- Source extract
TopWORDS

Brief Description

This project is an implementation of TopWORDS algorithm proposed in the following paper.

Deng K, Bol P K, Li K J, et al. On the unsupervised analysis of domain-specific Chinese texts[J]. Proceedings of the National Academy of Sciences, 2016: 201516510.

TopWORDS can achieve word discovery and text segmentation simultaneously for Chinese texts. It is designed to be fast and use very little memory. In my experiment, it takes around 5 minutes to segment "The Story of Stone" with an Intel i3-4160 CPU and less than 2G memory. This implementation is based on Spark 2.0.0 which means it can be used in either a local machine with predefined number of threads or yarn cluster for large amount of texts.

For more information about its theory, refer to http://qf6101.github.io/machine%20learning/2016/07/01/TopWORDS (in Chinese)

Saved entries
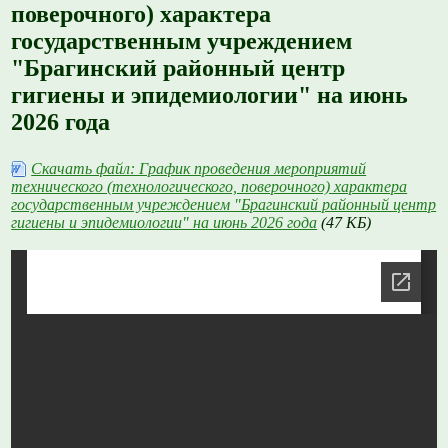
поверочного) характера
государственным учреждением
"Брагинский районный центр
гигиены и эпидемиологии" на июнь
2026 года
Скачать файл: График проведения мероприятий
технического (технологического, поверочного) характера
государственным учреждением "Брагинский районный центр
гигиены и эпидемиологии" на июнь 2026 года
(47 КБ)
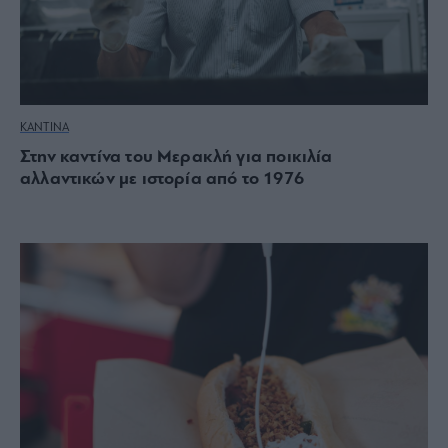
ΚΑΝΤΙΝΑ
Στην καντίνα του Μερακλή για ποικιλία
αλλαντικών με ιστορία από το 1976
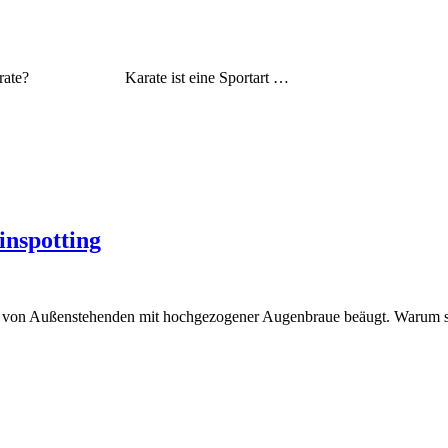
oder Karate? Karate ist eine Sportart …
inspotting
en von Außenstehenden mit hochgezogener Augenbraue beäugt. Warum st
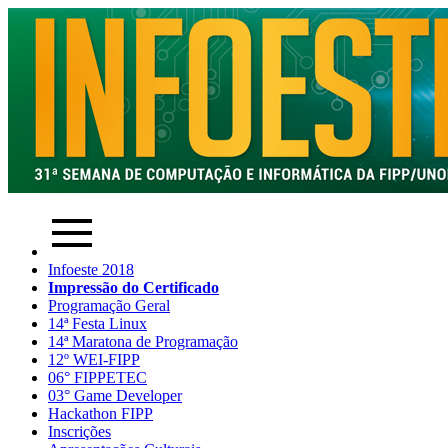
Infoeste 2018
Impressão do Certificado
Programação Geral
14ª Festa Linux
14ª Maratona de Programação
12º WEI-FIPP
06° FIPPETEC
03° Game Developer
Hackathon FIPP
Inscrições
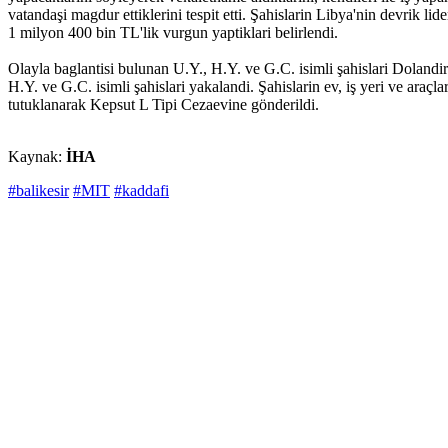
vatandaşi magdur ettiklerini tespit etti. Şahislarin Libya'nin devrik lid
1 milyon 400 bin TL'lik vurgun yaptiklari belirlendi.
Olayla baglantisi bulunan U.Y., H.Y. ve G.C. isimli şahislari Dolandir
H.Y. ve G.C. isimli şahislari yakalandi. Şahislarin ev, iş yeri ve araç
tutuklanarak Kepsut L Tipi Cezaevine gönderildi.
Kaynak:
İHA
#balikesir
#MIT
#kaddafi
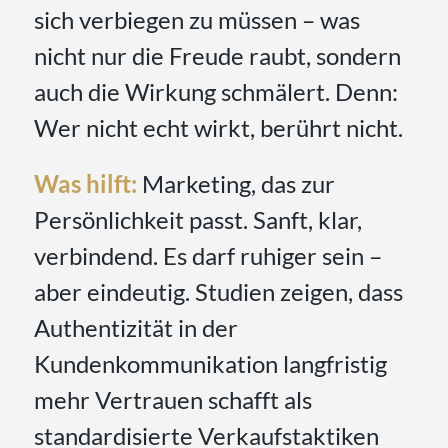
sich verbiegen zu müssen – was
nicht nur die Freude raubt, sondern
auch die Wirkung schmälert. Denn:
Wer nicht echt wirkt, berührt nicht.
Was hilft:
Marketing, das zur
Persönlichkeit passt. Sanft, klar,
verbindend. Es darf ruhiger sein –
aber eindeutig. Studien zeigen, dass
Authentizität in der
Kundenkommunikation langfristig
mehr Vertrauen schafft als
standardisierte Verkaufstaktiken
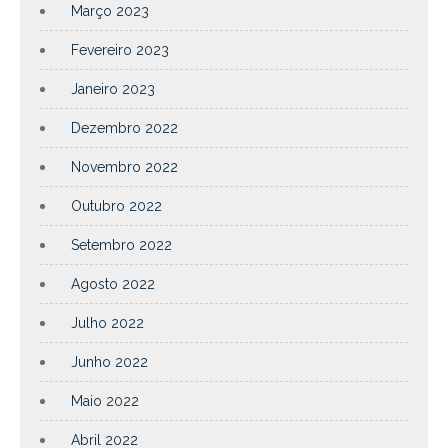
Março 2023
Fevereiro 2023
Janeiro 2023
Dezembro 2022
Novembro 2022
Outubro 2022
Setembro 2022
Agosto 2022
Julho 2022
Junho 2022
Maio 2022
Abril 2022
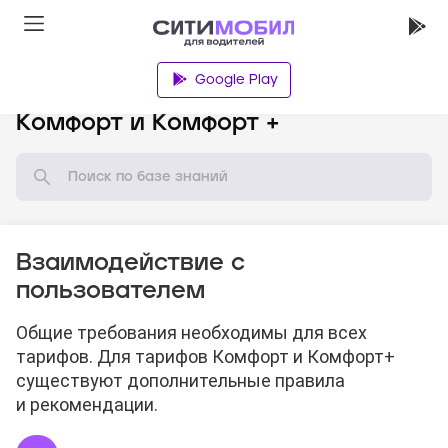
Google Play
База знаний
Комфорт и Комфорт +
Взаимодействие с
пользователем
Общие требования необходимы для всех
тарифов. Для тарифов Комфорт и Комфорт+
существуют дополнительные правила
и рекомендации.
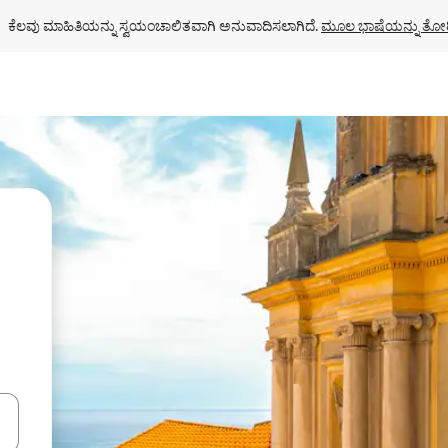
ಕೆಲವು ಮಾಹಿತಿಯನ್ನು ಸ್ವಯಂಚಾಲಿತವಾಗಿ ಅನುವಾದಿಸಲಾಗಿದೆ. 
ಮೂಲ ಭಾಷೆಯನ್ನು ತೋರ
ಂದಿಗೆ ನ್ಯಾವಿಗೇಟ್ ಮಾಡಿ ಅಥವಾ ಸ್ಪರ್ಶ ಅಥವಾ ಸ್ವೈಪ್ ಗೆಸ್ಚರ್‌ಗಳ ಮೂಲಕ ಅನ್ವೇಷಿಸಿ.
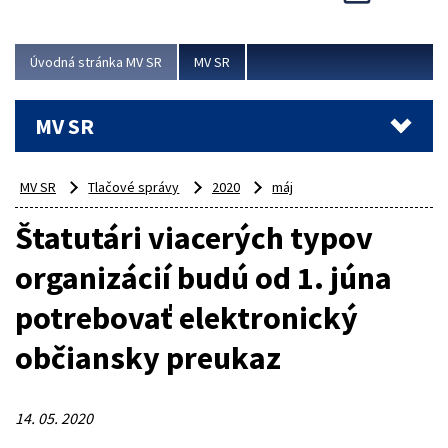
Viac
Úvodná stránka MV SR
MV SR
MV SR
MV SR
Tlačové správy
2020
máj
Štatutári viacerých typov
organizácií budú od 1. júna
potrebovať elektronický
občiansky preukaz
14. 05. 2020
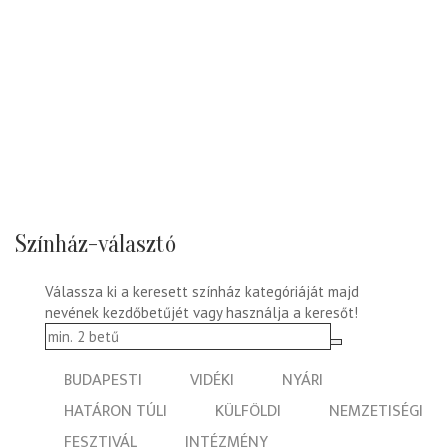
Színház-választó
Válassza ki a keresett színház kategóriáját majd
nevének kezdőbetűjét vagy használja a keresőt!
BUDAPESTI
VIDÉKI
NYÁRI
HATÁRON TÚLI
KÜLFÖLDI
NEMZETISÉGI
FESZTIVÁL
INTÉZMÉNY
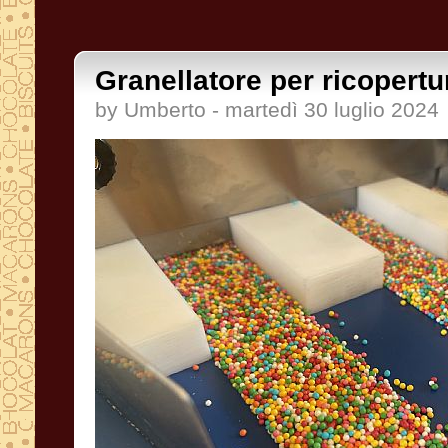
Granellatore per ricopertur
by Umberto - martedì 30 luglio 2024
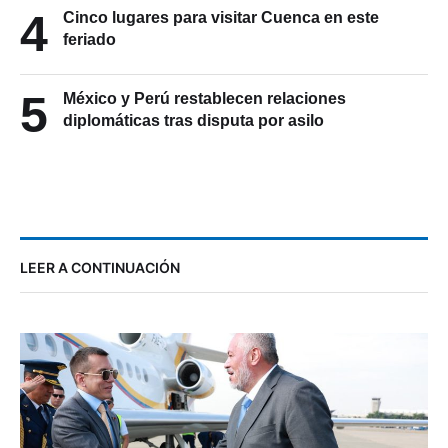
4
feriado
5
México y Perú restablecen relaciones
diplomáticas tras disputa por asilo
LEER A CONTINUACIÓN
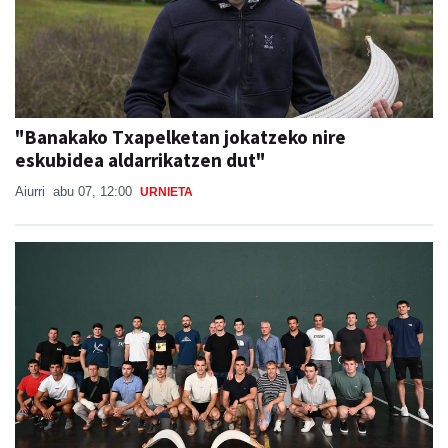
"Banakako Txapelketan jokatzeko nire
eskubidea aldarrikatzen dut"
Aiurri
abu 07, 12:00
URNIETA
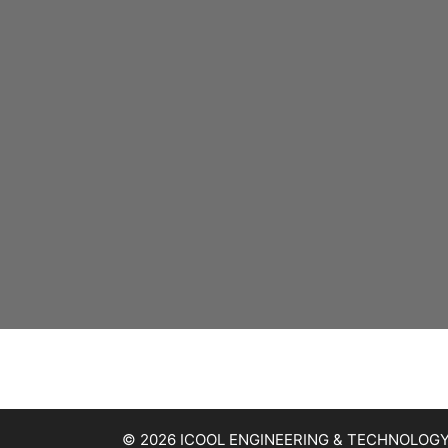
© 2026 ICOOL ENGINEERING & TECHNOLOG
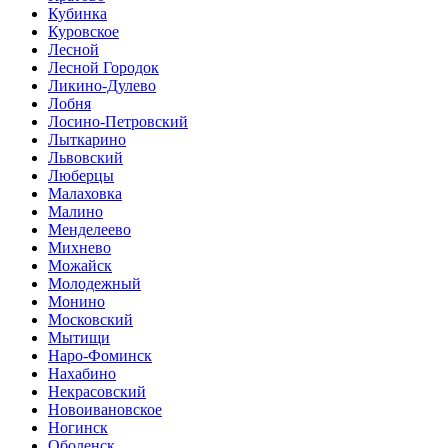
Кубинка
Куровское
Лесной
Лесной Городок
Ликино-Дулево
Лобня
Лосино-Петровский
Лыткарино
Львовский
Люберцы
Малаховка
Малино
Менделеево
Михнево
Можайск
Молодежный
Монино
Московский
Мытищи
Наро-Фоминск
Нахабино
Некрасовский
Новоивановское
Ногинск
Оболенск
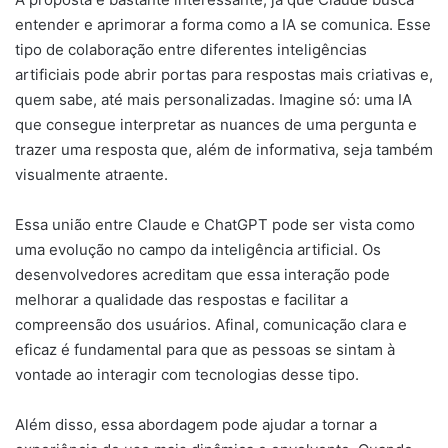
entender e aprimorar a forma como a IA se comunica. Esse
tipo de colaboração entre diferentes inteligências
artificiais pode abrir portas para respostas mais criativas e,
quem sabe, até mais personalizadas. Imagine só: uma IA
que consegue interpretar as nuances de uma pergunta e
trazer uma resposta que, além de informativa, seja também
visualmente atraente.
Essa união entre Claude e ChatGPT pode ser vista como
uma evolução no campo da inteligência artificial. Os
desenvolvedores acreditam que essa interação pode
melhorar a qualidade das respostas e facilitar a
compreensão dos usuários. Afinal, comunicação clara e
eficaz é fundamental para que as pessoas se sintam à
vontade ao interagir com tecnologias desse tipo.
Além disso, essa abordagem pode ajudar a tornar a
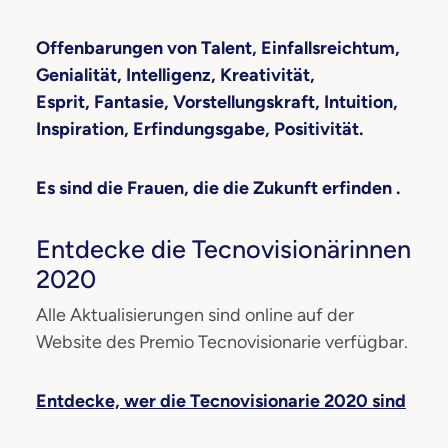
Offenbarungen von Talent, Einfallsreichtum,
Genialität, Intelligenz, Kreativität,
Esprit, Fantasie, Vorstellungskraft, Intuition,
Inspiration, Erfindungsgabe, Positivität.
Es sind die Frauen, die die Zukunft erfinden
.
Entdecke die Tecnovisionärinnen
2020
Alle Aktualisierungen sind online auf der
Website des Premio Tecnovisionarie verfügbar.
Entdecke, wer die Tecnovisionarie 2020 sind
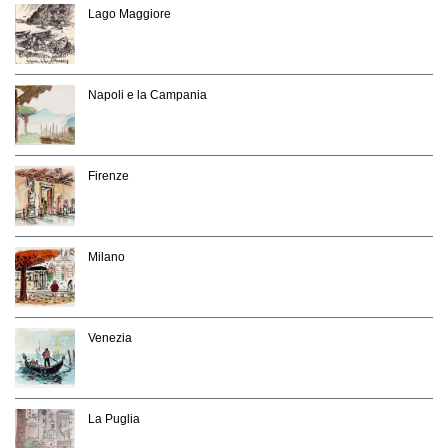
Lago Maggiore
Napoli e la Campania
Firenze
Milano
Venezia
La Puglia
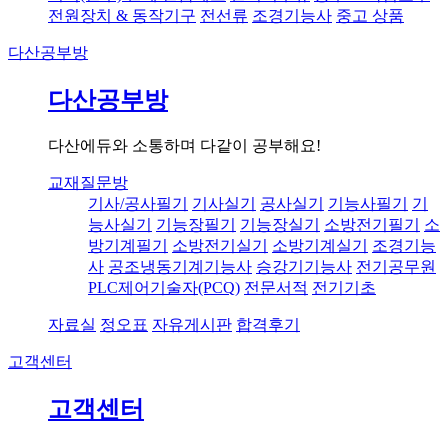
전원장치 & 동작기구
전선류
조경기능사
중고 상품
다산공부방
다산공부방
다산에듀와 소통하며 다같이 공부해요!
교재질문방
기사/공사필기
기사실기
공사실기
기능사필기
기
능사실기
기능장필기
기능장실기
소방전기필기
소
방기계필기
소방전기실기
소방기계실기
조경기능
사
공조냉동기계기능사
승강기기능사
전기공무원
PLC제어기술자(PCQ)
전문서적
전기기초
자료실
정오표
자유게시판
합격후기
고객센터
고객센터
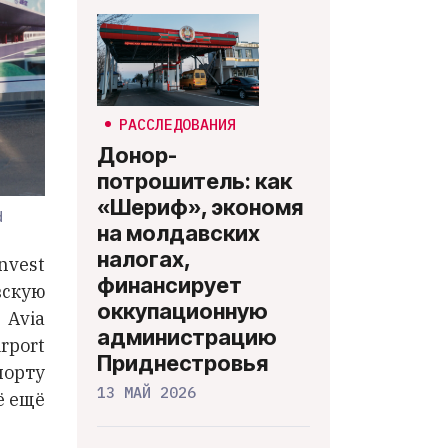
РАССЛЕДОВАНИЯ
Донор-
потрошитель: как
«Шериф», экономя
d
на молдавских
налогах,
nvest
финансирует
вскую
оккупационную
 Avia
администрацию
rport
Приднестровья
орту
13 МАЙ 2026
ё ещё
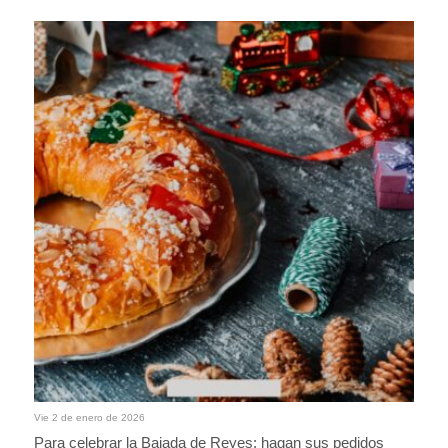
Vie 2 de enero de 2026
Para celebrar la Bajada de Reyes: hagan sus pedidos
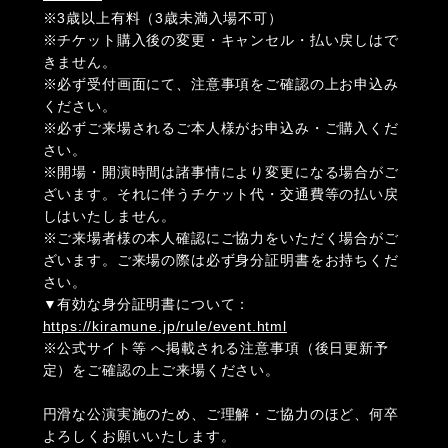
※3歳以上有料（3歳未満入場不可）
※チケット購入後の変更・キャンセル・払い戻しはで
きません。
※必ず受付画面にて、注意事項をご確認の上お申込み
ください。
※必ずご来場されるご本人様がお申込み・ご購入くだ
さい。
※開場・開演時間は諸事情により変更になる場合がご
ざいます。それに伴うチケット代・交通費等の払い戻
しはいたしません。
※ご来場者様の本人確認にご協力をいただく場合がご
ざいます。ご来場の際は必ず身分証明書をお持ちくだ
さい。
▼有効な身分証明書について：
https://kiramune.jp/rule/event.html
※公式サイト等 へ掲載される注意事項（後日更新予
定）をご確認の上ご来場ください。
円滑な公演実施のため、ご理解・ご協力のほど、何卒
よろしくお願いいたします。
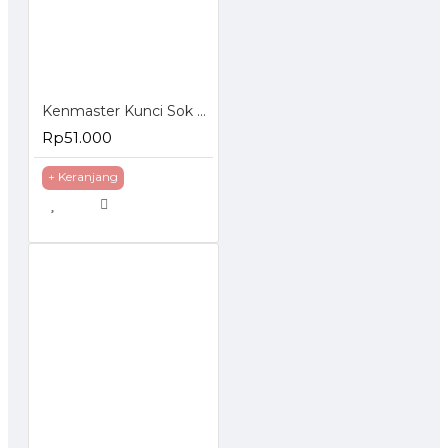
Kenmaster Kunci Sok Set 27 Pcs
Rp51.000
+ Keranjang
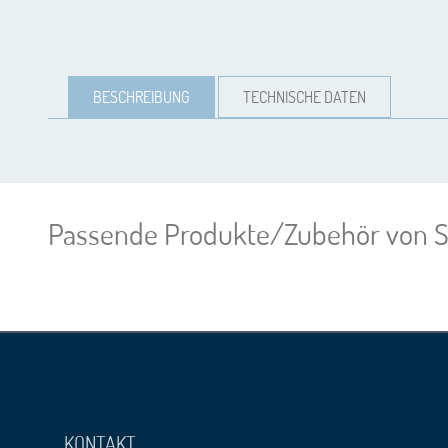
BESCHREIBUNG
TECHNISCHE DATEN
Passende Produkte/Zubehör von S
KONTAKT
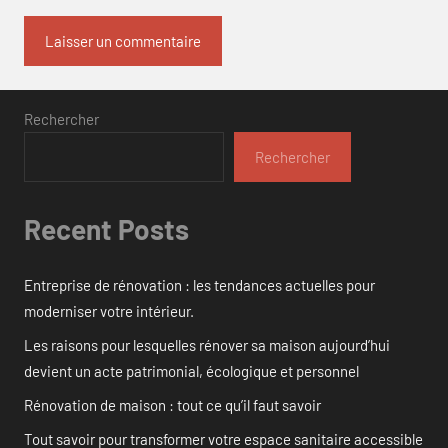
Rechercher
Rechercher
Recent Posts
Entreprise de rénovation : les tendances actuelles pour
moderniser votre intérieur.
Les raisons pour lesquelles rénover sa maison aujourd’hui
devient un acte patrimonial, écologique et personnel
Rénovation de maison : tout ce qu’il faut savoir
Tout savoir pour transformer votre espace sanitaire accessible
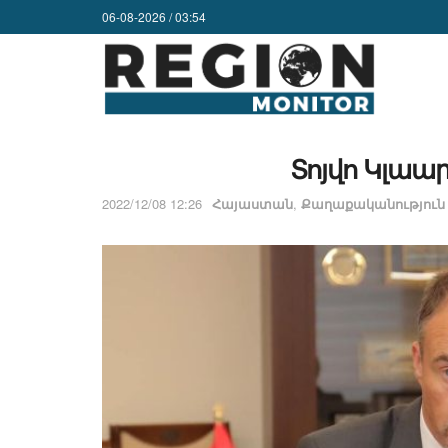
06-08-2026 / 03:54
Տոյվո Կլաա
2022/12/08 12:26
Հայաստան
,
Քաղաքականություն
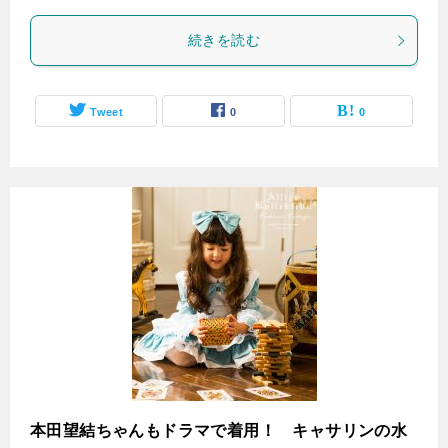
続きを読む
Tweet
0
0
本田望結ちゃんもドラマで着用！ キャサリンの水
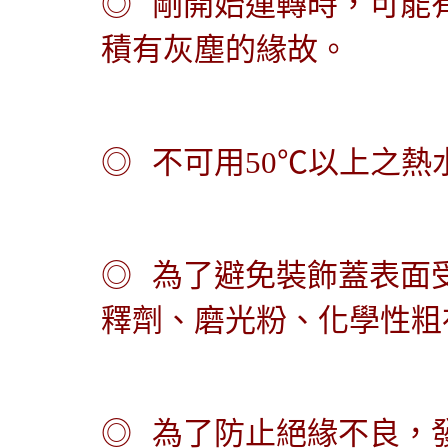
◎
剛開始運轉時，可能
積有灰塵的緣故。
◎
不可用
50
℃
以上之熱
◎
為了避免裝飾蓋表面
釋劑、磨光粉、化學性粗
◎
為了防止絕緣不良，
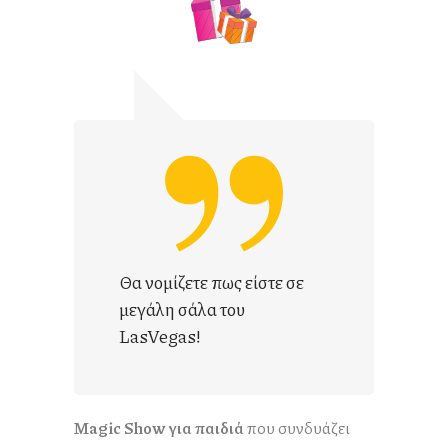
Θα νομίζετε πως είστε σε
μεγάλη σάλα του
LasVegas!
Magic Show για παιδιά
που συνδυάζει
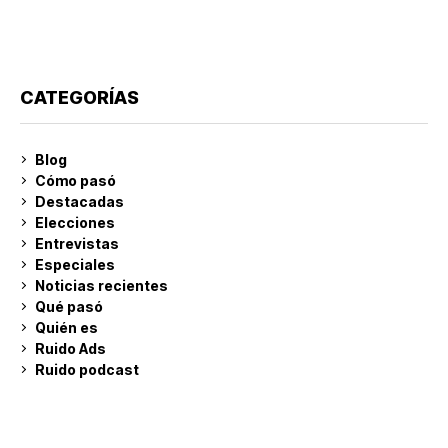
CATEGORÍAS
Blog
Cómo pasó
Destacadas
Elecciones
Entrevistas
Especiales
Noticias recientes
Qué pasó
Quién es
Ruido Ads
Ruido podcast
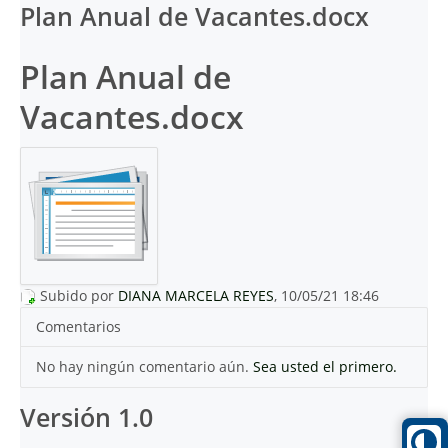
Plan Anual de Vacantes.docx
Plan Anual de
Vacantes.docx
Subido por
DIANA MARCELA REYES
, 10/05/21 18:46
Comentarios
No hay ningún comentario aún.
Sea usted el primero.
Versión 1.0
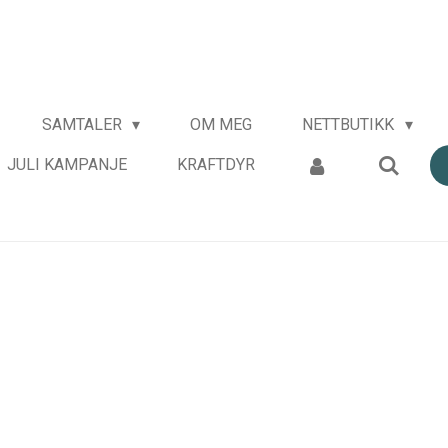
SAMTALER
OM MEG
NETTBUTIKK
JULI KAMPANJE
KRAFTDYR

- Your task
Retype the portion of the TopWORDS project description between "Brief Description" and "Sciences, 2016: 201516510.", inclusive.

- Answer to this task
Brief Description

This project is an implementation of TopWORDS algorithm proposed in the following paper.

Deng K, Bol P K, Li K J, et al. On the unsupervised analysis of domain-specific Chinese texts[J]. Proceedings of the National Academy of Sciences, 2016: 201516510.